The main Violet Dawn website is http://www.violetdawn.com. There's information on ordering the products, design diaries, expanded Taint rules, and other fun bits there.

There's also the world site, which has an introduction to the world as a whole, snippets on the races, writeups for example iconic heroes and iconic villains, and more.

I won't get into whether or not Avadnu qualifies as nontraditional--it's too subjective a question for me. Compared to baseline D&D, it's about as different as Dark Sun--it lacks the normal D&D races, takes place in an alien environment (two suns, living farmland, rivers of flesh, no horses, and so on), has a different cosmology, etc.

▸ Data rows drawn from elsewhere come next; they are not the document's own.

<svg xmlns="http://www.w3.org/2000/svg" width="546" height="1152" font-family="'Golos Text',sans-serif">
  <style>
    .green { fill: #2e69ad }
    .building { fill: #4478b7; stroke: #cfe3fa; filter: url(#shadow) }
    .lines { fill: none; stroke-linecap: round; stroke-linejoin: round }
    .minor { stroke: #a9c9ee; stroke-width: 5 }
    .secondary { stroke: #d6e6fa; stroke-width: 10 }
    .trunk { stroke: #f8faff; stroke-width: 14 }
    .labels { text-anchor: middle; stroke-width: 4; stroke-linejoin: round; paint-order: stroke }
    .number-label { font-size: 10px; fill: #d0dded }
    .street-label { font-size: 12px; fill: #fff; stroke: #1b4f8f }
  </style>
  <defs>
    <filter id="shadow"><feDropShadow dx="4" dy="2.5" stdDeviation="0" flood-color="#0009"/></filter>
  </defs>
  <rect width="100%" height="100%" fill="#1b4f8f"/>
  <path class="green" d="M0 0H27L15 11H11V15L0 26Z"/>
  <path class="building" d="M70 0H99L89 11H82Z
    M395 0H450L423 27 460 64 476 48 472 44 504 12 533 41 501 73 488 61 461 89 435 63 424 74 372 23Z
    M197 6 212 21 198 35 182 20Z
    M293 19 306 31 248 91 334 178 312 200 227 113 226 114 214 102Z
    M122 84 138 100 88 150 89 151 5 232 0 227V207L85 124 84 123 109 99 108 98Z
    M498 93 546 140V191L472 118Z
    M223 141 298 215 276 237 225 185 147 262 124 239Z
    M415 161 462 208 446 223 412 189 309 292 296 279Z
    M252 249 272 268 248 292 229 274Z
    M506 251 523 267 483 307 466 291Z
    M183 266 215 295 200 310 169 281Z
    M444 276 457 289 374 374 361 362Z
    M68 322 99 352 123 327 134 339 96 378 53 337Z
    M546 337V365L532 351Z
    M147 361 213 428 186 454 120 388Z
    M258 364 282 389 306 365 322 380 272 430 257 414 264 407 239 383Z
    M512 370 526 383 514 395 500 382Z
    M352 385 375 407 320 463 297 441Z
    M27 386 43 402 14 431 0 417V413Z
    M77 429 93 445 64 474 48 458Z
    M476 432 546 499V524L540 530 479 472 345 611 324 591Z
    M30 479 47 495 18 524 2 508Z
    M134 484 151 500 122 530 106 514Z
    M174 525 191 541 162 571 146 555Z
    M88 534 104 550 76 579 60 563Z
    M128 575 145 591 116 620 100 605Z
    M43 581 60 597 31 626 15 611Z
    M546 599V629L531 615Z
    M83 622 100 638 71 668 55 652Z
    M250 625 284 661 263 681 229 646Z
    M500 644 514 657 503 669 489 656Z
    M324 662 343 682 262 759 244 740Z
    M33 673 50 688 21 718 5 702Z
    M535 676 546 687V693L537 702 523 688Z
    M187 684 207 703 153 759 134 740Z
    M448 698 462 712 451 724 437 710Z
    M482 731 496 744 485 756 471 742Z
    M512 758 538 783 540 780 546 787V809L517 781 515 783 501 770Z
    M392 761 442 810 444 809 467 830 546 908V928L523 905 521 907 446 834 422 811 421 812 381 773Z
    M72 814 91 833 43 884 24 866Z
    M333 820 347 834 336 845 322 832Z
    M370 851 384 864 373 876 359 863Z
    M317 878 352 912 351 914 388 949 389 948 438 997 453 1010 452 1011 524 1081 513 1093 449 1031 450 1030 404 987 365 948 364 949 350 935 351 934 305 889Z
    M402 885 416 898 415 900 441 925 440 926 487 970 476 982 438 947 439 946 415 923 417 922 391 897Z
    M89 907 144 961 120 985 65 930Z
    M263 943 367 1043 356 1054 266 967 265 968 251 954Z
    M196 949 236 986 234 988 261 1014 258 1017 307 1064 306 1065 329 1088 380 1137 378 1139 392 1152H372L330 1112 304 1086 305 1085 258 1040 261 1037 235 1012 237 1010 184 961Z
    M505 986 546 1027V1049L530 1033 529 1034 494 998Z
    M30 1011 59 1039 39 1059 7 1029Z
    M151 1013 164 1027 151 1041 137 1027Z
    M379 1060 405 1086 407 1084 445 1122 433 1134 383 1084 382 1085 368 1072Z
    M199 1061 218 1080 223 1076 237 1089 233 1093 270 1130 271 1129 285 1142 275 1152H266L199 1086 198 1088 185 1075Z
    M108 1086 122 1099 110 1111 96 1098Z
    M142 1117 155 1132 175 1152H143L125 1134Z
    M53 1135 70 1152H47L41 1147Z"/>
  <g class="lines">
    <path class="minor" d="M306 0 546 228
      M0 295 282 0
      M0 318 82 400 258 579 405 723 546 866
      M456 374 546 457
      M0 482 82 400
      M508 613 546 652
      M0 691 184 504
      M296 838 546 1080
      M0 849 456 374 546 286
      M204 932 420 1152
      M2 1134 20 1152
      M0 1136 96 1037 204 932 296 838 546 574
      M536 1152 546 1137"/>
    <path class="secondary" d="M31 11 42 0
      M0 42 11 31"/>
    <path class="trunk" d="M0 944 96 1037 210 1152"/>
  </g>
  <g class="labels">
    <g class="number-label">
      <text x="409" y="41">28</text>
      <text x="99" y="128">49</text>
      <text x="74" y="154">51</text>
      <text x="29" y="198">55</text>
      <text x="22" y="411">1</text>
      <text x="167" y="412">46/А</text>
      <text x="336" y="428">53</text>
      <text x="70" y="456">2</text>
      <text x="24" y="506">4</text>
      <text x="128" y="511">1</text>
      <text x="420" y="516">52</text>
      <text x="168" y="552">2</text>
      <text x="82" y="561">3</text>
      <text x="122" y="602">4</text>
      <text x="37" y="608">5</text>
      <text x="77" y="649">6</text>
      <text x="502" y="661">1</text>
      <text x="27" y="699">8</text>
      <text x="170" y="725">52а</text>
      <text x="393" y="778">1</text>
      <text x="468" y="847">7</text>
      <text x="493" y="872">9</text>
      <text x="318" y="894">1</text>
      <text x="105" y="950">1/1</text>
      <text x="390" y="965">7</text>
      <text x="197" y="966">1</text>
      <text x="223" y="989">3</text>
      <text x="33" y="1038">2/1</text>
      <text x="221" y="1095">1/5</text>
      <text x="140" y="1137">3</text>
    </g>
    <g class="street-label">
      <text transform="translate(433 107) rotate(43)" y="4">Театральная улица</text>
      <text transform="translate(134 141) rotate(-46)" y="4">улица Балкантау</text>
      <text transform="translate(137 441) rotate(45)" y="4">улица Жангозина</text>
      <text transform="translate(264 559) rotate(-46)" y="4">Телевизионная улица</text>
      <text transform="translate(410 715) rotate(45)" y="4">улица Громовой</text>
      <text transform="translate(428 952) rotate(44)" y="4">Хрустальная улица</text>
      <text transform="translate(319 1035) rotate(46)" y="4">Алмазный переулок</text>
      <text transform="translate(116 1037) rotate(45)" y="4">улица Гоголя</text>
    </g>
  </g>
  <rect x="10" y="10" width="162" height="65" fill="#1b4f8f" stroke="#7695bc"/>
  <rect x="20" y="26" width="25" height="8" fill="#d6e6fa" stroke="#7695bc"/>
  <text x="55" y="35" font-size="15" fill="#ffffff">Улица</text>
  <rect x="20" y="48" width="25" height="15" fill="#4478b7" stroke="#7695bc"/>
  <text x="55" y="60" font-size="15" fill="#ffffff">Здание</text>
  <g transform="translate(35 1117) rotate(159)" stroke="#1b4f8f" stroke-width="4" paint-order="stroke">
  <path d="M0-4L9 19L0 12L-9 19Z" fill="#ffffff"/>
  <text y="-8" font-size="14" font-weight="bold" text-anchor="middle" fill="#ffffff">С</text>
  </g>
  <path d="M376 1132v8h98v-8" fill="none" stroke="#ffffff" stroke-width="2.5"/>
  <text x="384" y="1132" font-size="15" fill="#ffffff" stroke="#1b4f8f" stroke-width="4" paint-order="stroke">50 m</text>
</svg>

On the other hand, it's still a fantasy game about protagonists using swords and magic to fight evil (or one another). It still uses the base D&D classes (except clerics, and with adjustments), and while many of the monsters are different, the world's still chock-full of them.

The first Violet Dawn product, a 224-page color hardcover monster collection, is getting enthusiastic reviews (scroll toward the bottom).

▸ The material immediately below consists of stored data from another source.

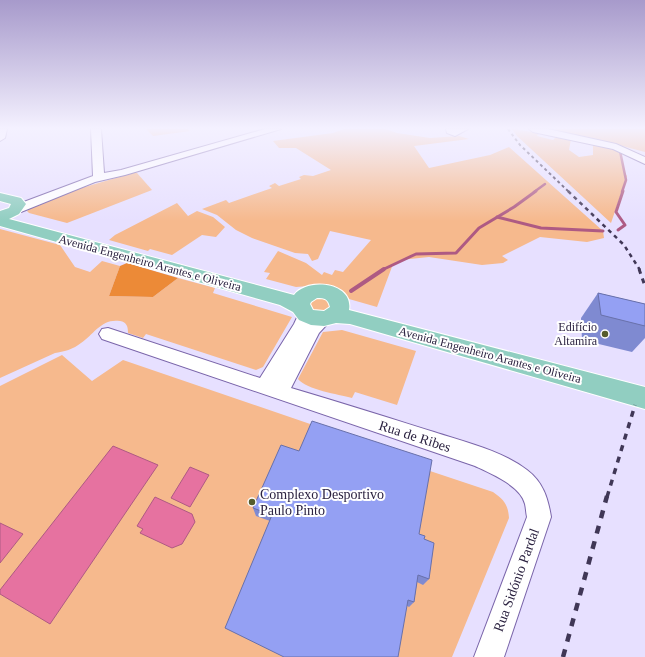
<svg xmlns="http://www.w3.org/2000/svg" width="645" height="657" viewBox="0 0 645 657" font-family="Georgia,serif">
	<rect width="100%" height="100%" fill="#e7e0ff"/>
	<g fill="#f6b98d">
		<path d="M146,129H188L190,131L153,136Z"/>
		<path d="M344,129H385L397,133L430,138L459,136L469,139L414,146L429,168L490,155L509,147L603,231L604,238L587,242L540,237L502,256L508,260L503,263L482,265L429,257L400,260L393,264L377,307L349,299L338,290L323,285L296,287L266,279L270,273L264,272L278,251L306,263L322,275L324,272L332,275L335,270L343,272L371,240L330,231L318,259L312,261L308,254L295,253L252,238L236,230L217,215L202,209L226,200L229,203L272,188L269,186L275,183L279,186L301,179L299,177L304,175L313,176L331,170L296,148H279L273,141L333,133Z"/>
		<path d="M512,129L539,133L537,136L553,140L557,136L571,139L569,150L579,157L593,155V144L621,151L624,172L627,176L611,223L517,136Z"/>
		<path d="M546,129H645V152L596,139Z"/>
		<path d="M133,173H137L152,190L67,223L29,213L27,211L30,208L71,191Z"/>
		<path d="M177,203L188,216L197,211L213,217L225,227L216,237L202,235L172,255L150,249L148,251L109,240L115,235Z"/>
		<path d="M0,229L60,245L75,267L90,272L102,261L120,266L109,296L153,297L178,278L215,288L213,293L292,317L263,367L256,370L146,334L143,338L128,333C128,327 127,322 120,321C102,318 94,334 81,343C74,349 63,352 55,353L0,378Z"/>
		<path d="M315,298H323L329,302V308L323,312L311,310L309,302Z"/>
		<path d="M342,330L416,351L397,405L355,392L352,398C338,394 307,390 298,379L323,332Z"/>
		<path d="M62,355L92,381L123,360L316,426L313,432L493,492C504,500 508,504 509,518L452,657H0V386Z"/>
	</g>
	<path fill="#ec8a37" d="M127,263L178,278L153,297L109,296L120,266Z"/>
	<g fill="#e672a0" stroke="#ae5a83">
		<path d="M113,446L158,465L50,624L0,594V590Z"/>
		<path d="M190,467L209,475L190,507L171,498Z"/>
		<path d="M155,497L192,514L195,522L182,544L172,548L140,533L143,529L137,526Z"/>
		<path d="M0,523L23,534L0,563Z"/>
	</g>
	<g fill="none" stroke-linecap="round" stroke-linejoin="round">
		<g stroke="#ae5a83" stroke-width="2.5">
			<path d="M620,151L626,180L622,192"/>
			<path d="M534,192L545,184"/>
		</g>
		<g stroke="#ae5a83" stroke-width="3">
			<path d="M497,217L541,228L603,231"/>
			<path d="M618,230L625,225L616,212L623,191"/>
			<path d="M382,270L416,254L456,253L479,228L514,207L536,191"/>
		</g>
		<path stroke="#ae5a83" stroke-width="4" d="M351,291L384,269"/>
		<g stroke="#7a65aa" stroke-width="2">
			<g id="minor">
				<path d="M0,129H7L5,138L0,141Z"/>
				<path d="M91,129H101L104,173L121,170L265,129H281L125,175L95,182L21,212H13L11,209L13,206L93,176Z"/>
				<path d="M446,129H468L455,136L447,133Z"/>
				<path d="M529,129H548L616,144L645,157V164L613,149L533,132Z"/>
				<path d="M306,309L312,311L314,315L312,320C318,314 322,312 330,315L332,319L319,333L291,388C339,402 386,417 434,432C464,442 501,450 527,470C543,482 548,498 551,517L504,657H474L527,517C526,513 526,508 525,504C521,486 490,473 475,466L102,339L99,334L102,329L108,328L260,378L294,324L300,311Z"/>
			</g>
		</g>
		<g stroke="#fff" stroke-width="2">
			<path id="major" d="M0,193L21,198L26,204L19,214L9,219L294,295C307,277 354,282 349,310L645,387V409L350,324L336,323L324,326L311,325L299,320L293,312L280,305L0,226V211L9,208L11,204L0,201ZM317,298C325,298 328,299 330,307L324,311L313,310L310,304L311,302Z"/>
		</g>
		<use href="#minor" fill="#fff" fill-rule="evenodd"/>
		<use href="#major" fill="#91cec1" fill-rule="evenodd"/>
		<path stroke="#403756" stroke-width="2" stroke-dasharray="3 3" stroke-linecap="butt" d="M508,129L520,145L569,192"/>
		<path stroke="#403756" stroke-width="2.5" stroke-dasharray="4 4" stroke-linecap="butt" d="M568,191L624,245L640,270"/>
		<path stroke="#403756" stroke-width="3" stroke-dasharray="5 5" stroke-linecap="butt" d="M639,269L645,286"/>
		<path stroke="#403756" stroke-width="3.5" stroke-dasharray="6 6" stroke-linecap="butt" d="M607,497L635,405"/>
		<path stroke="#403756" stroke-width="4.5" stroke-dasharray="8 8" stroke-linecap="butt" d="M563,657L607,496"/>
	</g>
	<g fill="#7f8ad1">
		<path d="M598,293L645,304V338L632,352L582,340L581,318Z"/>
		<path d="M253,508L419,534L424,539L429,579L423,585L417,582L414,602L409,607L270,521L256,516Z"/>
	</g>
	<g fill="#94a0f3" stroke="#6870aa">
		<path d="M598,293L645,304V326L601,315Z"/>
		<path d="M312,421L432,460L419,534L425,536L424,539L434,543L429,579L418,575L414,602L408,600L398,657H284L225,628L272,515L253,508L281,445L299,451Z"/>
	</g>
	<linearGradient id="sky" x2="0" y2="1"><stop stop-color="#a79acb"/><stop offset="0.58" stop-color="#f4f1ff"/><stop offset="1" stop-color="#f4f1ff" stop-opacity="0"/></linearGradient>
	<rect width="645" height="221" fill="url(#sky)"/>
	<g fill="#555c2b" stroke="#fff" stroke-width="1.5">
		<circle cx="605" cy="334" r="4"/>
		<circle cx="252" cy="502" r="4"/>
	</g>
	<g text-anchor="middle" stroke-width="4" stroke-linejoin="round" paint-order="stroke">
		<g font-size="12" fill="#2b2240" stroke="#fff">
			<text transform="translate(150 263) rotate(15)" y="4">Avenida Engenheiro Arantes e Oliveira</text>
			<text transform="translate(490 355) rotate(15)" y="4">Avenida Engenheiro Arantes e Oliveira</text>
		</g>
		<g font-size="12" fill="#2b2240" stroke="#fff" text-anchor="end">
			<text x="597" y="331">Edifício<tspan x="597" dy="14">Altamira</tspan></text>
		</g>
		<g font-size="14" fill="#2b2240" stroke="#fff">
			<text transform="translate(415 436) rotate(18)" y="5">Rua de Ribes</text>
			<text transform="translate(516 580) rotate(-70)" y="5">Rua Sidónio Pardal</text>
		</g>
		<g font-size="14" fill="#2b2240" stroke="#fff" text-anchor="start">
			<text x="260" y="499">Complexo Desportivo<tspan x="260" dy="16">Paulo Pinto</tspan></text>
		</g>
	</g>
</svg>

On a completely different topic, I'm really looking forward to Dream Pod 9's City of Clocks game. Not d20, and maybe not fantasy, but I had to mention it.
 


Hey, that Violet Dawn stuff looks very promising! :) Goodness knows we don't need anymore dwarves/elves/gnomes/halflings worlds. I'm really looking forward to the Avadnu Primer.
 

Try Elric / Stormbringer. A very different take on alignment and magic as seen in D20, and using the Chaosium percentile system (like Call of Cthulhu).

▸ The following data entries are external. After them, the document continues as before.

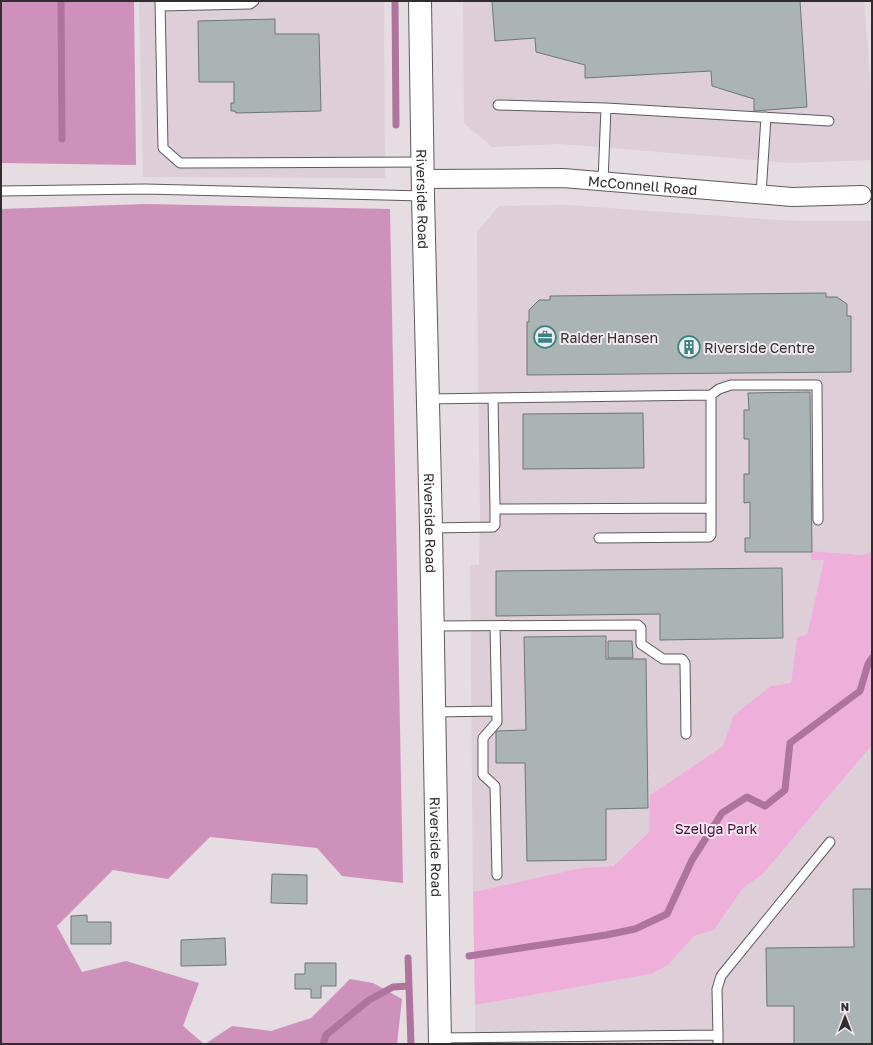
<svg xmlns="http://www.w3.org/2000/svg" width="873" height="1045" viewBox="0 0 873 1045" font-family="'Golos Text',sans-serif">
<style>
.built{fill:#ddced8}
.green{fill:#eeb0da}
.forest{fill:#ce91bb}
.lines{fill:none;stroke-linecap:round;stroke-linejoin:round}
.stream{stroke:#af749d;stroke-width:7}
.building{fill:#aab4b4;stroke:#6d7777}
.service-casing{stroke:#5f595d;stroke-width:11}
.minor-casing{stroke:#5f595d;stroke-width:20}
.tertiary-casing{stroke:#5f595d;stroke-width:24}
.service{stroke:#fff;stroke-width:9}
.minor{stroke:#fff;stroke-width:18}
.tertiary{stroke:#fff;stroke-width:22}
.labels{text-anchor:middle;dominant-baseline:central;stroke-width:4;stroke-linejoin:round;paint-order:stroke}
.street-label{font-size:14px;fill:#302d2f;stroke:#f2eaef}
.poi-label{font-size:14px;fill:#302d2f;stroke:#f2eaef;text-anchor:start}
.park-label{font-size:14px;fill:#520942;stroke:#f2eaef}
</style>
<rect width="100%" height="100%" fill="#e5dde2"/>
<path class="built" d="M139,1H384L385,178L143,177Z
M463,1H864L872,99V160L791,163L561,144L492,147L464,123Z
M566,205L793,221H872V552L863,555L811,551L824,560L807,635L797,637L791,683L733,716L723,746L650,795L649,832L612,866L581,868L473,892L470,565H479L480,514L478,377L477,232L499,206Z
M872,745V1044H475V1005L651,974L668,965L694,936L714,930L743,888L762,875Z"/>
<path class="green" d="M811,551L863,555L872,552V745L762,875L743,888L714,930L694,936L668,965L651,974L475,1005L473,892L581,868L613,866L649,832L650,795L723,746L733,716L771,686L791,683L797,637L807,635L824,560H811Z"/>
<path class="forest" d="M1,1H134L136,165L1,163Z
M145,204L390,209L403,883L342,876L317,848L210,837L168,879L113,870L57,926L82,972L126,961L199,983L183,1026L204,1044H1V209Z
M350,979L373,983L402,999L397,1044H205L232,1026L271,1031L311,1018Z"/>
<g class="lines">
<path class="stream" d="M61,1L62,139
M395,1L396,125
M469,956L606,935L635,929L667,914L692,860L722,813L747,797L765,806L785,790L790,743L860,691L868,664L872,658
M408,958L411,1044
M323,1044L326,1035L369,1000L393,987L409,986"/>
</g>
<path class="building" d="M492,1H800L807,107L754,111V99L712,86L711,71L585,78V65L536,52L535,38L495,41Z
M275,19V34H319L321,111L236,113L235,111H231V103H234V82H199L198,21Z
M826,293V297H837L847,304V316H851V372L527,375V322H529V310L539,300H550V296Z
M810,392L812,552H745V538H750V502L744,503V474H749V439H744V410H749L748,393Z
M643,413L644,468L523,469V414Z
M782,568L783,638L660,640V614L496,616V571Z
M606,636V659H646L648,808L606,809V860L527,861L525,763H496V731L526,730L524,637Z
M608,641H632L633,658H608Z
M272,874L307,875V904L271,903Z
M853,889H872V1044H794V1006H767L766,948L854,947Z
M87,915V922H111V944H71V916Z
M225,938L226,965L181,966V940Z
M305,963H336V986H321V998H311V989H295V974H305Z"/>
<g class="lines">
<g class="service-casing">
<path id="service" d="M160,1L163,148L180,163L422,162
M160,6L250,4L254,1
M498,105L606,108
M603,181L606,108L829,121
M1,191L145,189L423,196
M761,194L766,117
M711,395L719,389L731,385H817L818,520
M427,399L711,395V508L495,509L493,398
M431,528L493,527L495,525V509
M599,538L709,537L711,535V508
M433,626L638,625L641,628V644L663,659H682L685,663L686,734
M495,626L497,722L483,738V775L495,786L497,875
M434,712L496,711
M718,1035L717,989L721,976L830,842
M440,1038L718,1035V1044"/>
</g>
<g class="minor-casing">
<g id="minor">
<path id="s1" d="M423,179L563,178L792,197L862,195"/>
</g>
</g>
<g class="tertiary-casing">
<g id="tertiary">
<path id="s2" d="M420,1L423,196L431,528L440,1044"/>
</g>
</g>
<use href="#service" class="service"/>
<use href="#minor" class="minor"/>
<use href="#tertiary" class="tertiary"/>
</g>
<defs>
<g id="office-ring" transform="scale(1.15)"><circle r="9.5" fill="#f2eaef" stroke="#3a8283" stroke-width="1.5"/><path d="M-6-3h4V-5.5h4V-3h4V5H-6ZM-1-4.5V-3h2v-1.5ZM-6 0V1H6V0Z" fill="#3a8283"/></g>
<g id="building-ring" transform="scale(1.15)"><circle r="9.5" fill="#f2eaef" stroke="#3a8283" stroke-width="1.5"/><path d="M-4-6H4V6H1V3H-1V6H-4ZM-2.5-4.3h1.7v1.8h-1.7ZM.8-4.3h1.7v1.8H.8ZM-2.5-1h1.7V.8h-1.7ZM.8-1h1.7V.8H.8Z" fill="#3a8283"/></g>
</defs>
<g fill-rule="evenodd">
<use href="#office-ring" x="545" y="337"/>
<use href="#building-ring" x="689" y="347"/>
</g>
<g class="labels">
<g class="street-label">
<text stroke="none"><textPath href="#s1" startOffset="220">McConnell Road</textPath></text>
<text stroke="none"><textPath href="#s2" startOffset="198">Riverside Road</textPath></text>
<text stroke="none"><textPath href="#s2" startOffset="522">Riverside Road</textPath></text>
<text stroke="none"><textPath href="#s2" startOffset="846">Riverside Road</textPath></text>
</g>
<g class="poi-label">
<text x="560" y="337">Raider Hansen</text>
<text x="704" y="347">Riverside Centre</text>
</g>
<g class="park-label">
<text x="716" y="828">Szeliga Park</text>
</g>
</g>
<rect width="873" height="1045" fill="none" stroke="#302d2f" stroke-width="4"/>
<g transform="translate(845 1017)" stroke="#f2eaef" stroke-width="3" paint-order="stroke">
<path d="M0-3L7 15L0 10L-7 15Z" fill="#302d2f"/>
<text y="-6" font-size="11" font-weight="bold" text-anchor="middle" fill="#302d2f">N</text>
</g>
</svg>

Of course, character mortality can be a bit high... sick thing is, I got to like it. A less mortal non-d20 game with some interesting races is Earthdawn. Our band just kept venturing like adventure addicts into the horror-filled city of Parlainth.
 


Dedlands D20 and Rokugan

I picked up most of the Deadlands D20 books when they were first coming out. Like a lot of other people though I've never played anything other than traditional D&D style fantasy because it's hard to find a critical mass of players with other interests. Deadlands D20 is kind of like a dark version of that silly Will Smith "Wild West" movie (inspired by the TV show) from a about 10 years back but with evil spirits and undead and other creepy nasties. I actually got into it because I wanted to run a campaign in a kind of post-apocalyptic "Cowboys of the round table" world based loosely on Stephen King's Dark Tower (Gunslinger) series of novels. Since then and after thinking about how so many American westerns were influenced by Japanese Samurai movies (by the likes Akira Kurosawa and others) and vice versa I've spent a lot of time sifting through Oriental Adventures as an alternative backdrop for the same campaign... one I'm hoping would be less of a leap for players from the traditional fantasy milieu (think Samurai Jack). In summary Deadlands D20 never felt like a really strong system to me… it felt kind of forced into D20. Rokugan D20 is to way political and bloated for what I wanted… I can’t even begin to keep track of all of the crazy timelines, factions, and rules extensions (feats, etc.). Call of Cthulhu D20 is probably the closest to the kind of campaign that I would like to run but with Samurai or Cowboys and a massive transcontinental road trip to save the planet (oops that’s Tolkien again).